If you’re using a traditional reverse proxy, Caddy makes this significantly simpler. Here’s a complete Caddyfile configuration:
your-personal-domain.com {
    root * /path/to/your/dist
    file_server

    @markdown {
        header Accept *text/markdown*
        header Accept *text/plain*
        not header Accept *text/html*
    }
    handle @markdown {
        rewrite * /markdown{path}/index.md
        try_files {path} {path}.md /markdown/index.md
        file_server
    }

    handle {
        rewrite * /html{path}/index.html
        try_files {path} {path}.html /html/index.html
        file_server
    }

    handle_errors {
        respond "404 Not Found" 404
        try_files /html/404.html
    }
}
Nginx configuration is left as an exercise for the reader — or the reader’s LLM of choice.
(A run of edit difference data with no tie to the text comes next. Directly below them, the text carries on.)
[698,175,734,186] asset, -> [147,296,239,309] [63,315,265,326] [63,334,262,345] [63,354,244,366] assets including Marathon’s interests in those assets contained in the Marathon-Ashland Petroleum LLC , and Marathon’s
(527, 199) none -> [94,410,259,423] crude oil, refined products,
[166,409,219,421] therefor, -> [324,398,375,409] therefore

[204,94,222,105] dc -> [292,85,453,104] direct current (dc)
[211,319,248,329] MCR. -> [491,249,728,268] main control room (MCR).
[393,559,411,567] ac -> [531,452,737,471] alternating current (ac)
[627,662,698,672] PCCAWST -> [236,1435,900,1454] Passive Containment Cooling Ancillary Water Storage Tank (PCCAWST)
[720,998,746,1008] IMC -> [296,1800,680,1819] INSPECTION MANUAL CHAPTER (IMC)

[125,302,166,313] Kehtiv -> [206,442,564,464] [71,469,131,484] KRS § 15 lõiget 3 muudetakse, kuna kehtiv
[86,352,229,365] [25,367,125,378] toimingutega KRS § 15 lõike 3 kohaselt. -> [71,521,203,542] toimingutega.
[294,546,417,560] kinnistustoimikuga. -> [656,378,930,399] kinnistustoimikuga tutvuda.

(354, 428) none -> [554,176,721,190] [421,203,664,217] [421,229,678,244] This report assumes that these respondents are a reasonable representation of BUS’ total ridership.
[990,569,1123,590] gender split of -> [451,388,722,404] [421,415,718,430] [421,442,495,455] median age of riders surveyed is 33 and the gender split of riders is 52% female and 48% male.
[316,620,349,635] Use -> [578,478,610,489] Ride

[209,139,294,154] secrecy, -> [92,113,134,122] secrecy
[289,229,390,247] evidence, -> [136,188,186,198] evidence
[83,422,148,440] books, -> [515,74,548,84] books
Conclusion: a more accessible web for agents

By serving lean, semantic Markdown to LLM agents, you achieve a 10x reduction in token usage while making your content more accessible and efficient for the AI systems that increasingly browse the web. This optimization isn’t just about saving money on tokens. It’s about GEO (Generative Engine Optimization) for a world where millions of users discover content through AI assistants. Cheaper pages get scraped more, are more likely to end up in training data, and earn more visibility from assistants and search. Astro’s flexibility made this implementation surprisingly straightforward — only a couple of hours to get a personal blog and a production app to support the feature. For a fun exercise, copy the URL of a blog post and ask your favorite LLM to “Use the blog post to write a Cloudflare Worker for my own site.” See how it does. Source code for a working implementation is at github.com/skeptrunedev/personal-site.